Vos tâches:
1 – Transcrivez, dans l'extrait sur l'intérêt supérieur de l'enfant, le passage qui commence par les mots contenant « [13] L’agent a » et se termine par « par les demandeurs. ».
2 – Indiquez par oui ou par non si chacune des affirmations suivantes concorde avec l'extrait sur l'intérêt supérieur de l'enfant, en citant à l'identique les mots de l'extrait qui tranchent.
(a) L'agent a affirmé que les conditions défavorables n'étaient pas pertinentes.
(b) Le Canada peut garantir qu'un enfant ne sera pas exposé à la criminalité.
(c) L'agent a adopté une vision large des facteurs qui peuvent être pris en compte.
3 – Reprenez l'extrait sur l'intérêt supérieur de l'enfant là où il s'arrête et poursuivez-le.

Texte source:
■ ■ ■ ■ ■ ■ ■

Bien que des facteurs comme la violence puissent avoir des répercussions négatives sur l’intégration d’un enfant mineur dans une nouvelle société, cela n’équivaut pas automatiquement à un préjudice important à l’intérêt supérieur de cet enfant. Aucun pays, y compris le Canada, ne peut garantir qu’un enfant ne sera pas exposé à la criminalité ou à d’autres facteurs négatifs pendant son enfance.

[13] L’agent a déformé le critère de l’intérêt supérieur en demandant si les conditions défavorables en Inde [traduction] « équivalaient automatiquement à un préjudice important à l’intérêt supérieur de l’enfant ». En formulant la question de façon restrictive pour déterminer s’il s’agit d’un préjudice important et automatique, l’agent a circonscrit son examen d’un facteur pertinent. Ce dernier a également indiqué que les conditions défavorables n’étaient pas pertinentes parce qu’il n’existe aucun pays où il n’y a pas de criminalité ou de facteurs défavorables pouvant toucher un enfant. Encore une fois, l’agent a adopté une vision étroite des facteurs qui peuvent être pris en compte. Cette approche ne traduit pas une véritable prise en compte des facteurs soulevés par les demandeurs.

■ ■ ■ ■ ■ ■ ■

Contenu des données:
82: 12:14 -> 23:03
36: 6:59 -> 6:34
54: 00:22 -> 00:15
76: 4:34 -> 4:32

■ ■ ■ ■ ■ ■ ■

Réponses successives:
1 –
[13] L’agent a déformé le critère de l’intérêt supérieur en demandant si les conditions défavorables en Inde [traduction] « équivalaient automatiquement à un préjudice important à l’intérêt supérieur de l’enfant ». En formulant la question de façon restrictive pour déterminer s’il s’agit d’un préjudice important et automatique, l’agent a circonscrit son examen d’un facteur pertinent. Ce dernier a également indiqué que les conditions défavorables n’étaient pas pertinentes parce qu’il n’existe aucun pays où il n’y a pas de criminalité ou de facteurs défavorables pouvant toucher un enfant. Encore une fois, l’agent a adopté une vision étroite des facteurs qui peuvent être pris en compte. Cette approche ne traduit pas une véritable prise en compte des facteurs soulevés par les demandeurs.

2 –
(a) Oui : « Ce dernier a également indiqué que les conditions défavorables n’étaient pas pertinentes ».
(b) Non : « Aucun pays, y compris le Canada, ne peut garantir qu’un enfant ne sera pas exposé à la criminalité ».
(c) Non : « l’agent a adopté une vision étroite des facteurs qui peuvent être pris en compte ».

3 –
[14] Dans l’arrêt Kanthasamy, la Cour suprême a de nouveau confirmé que, lors de l’appréciation raisonnable de l’intérêt supérieur de l’enfant, cet intérêt doit être « “bien identifié et défini”, puis examiné “avec beaucoup d’attention” eu égard à l’ensemble de la preuve » (Kanthasamy, au para 39, renvoyant à Legault c Canada (Ministre de la Citoyenneté et de l’Immigration), 2002 CAF 125 aux para 12, 31; et à Kolosovs c Canada (Ministre de la Citoyenneté et de l’Immigration), 2008 CF 165 aux para 9‑12).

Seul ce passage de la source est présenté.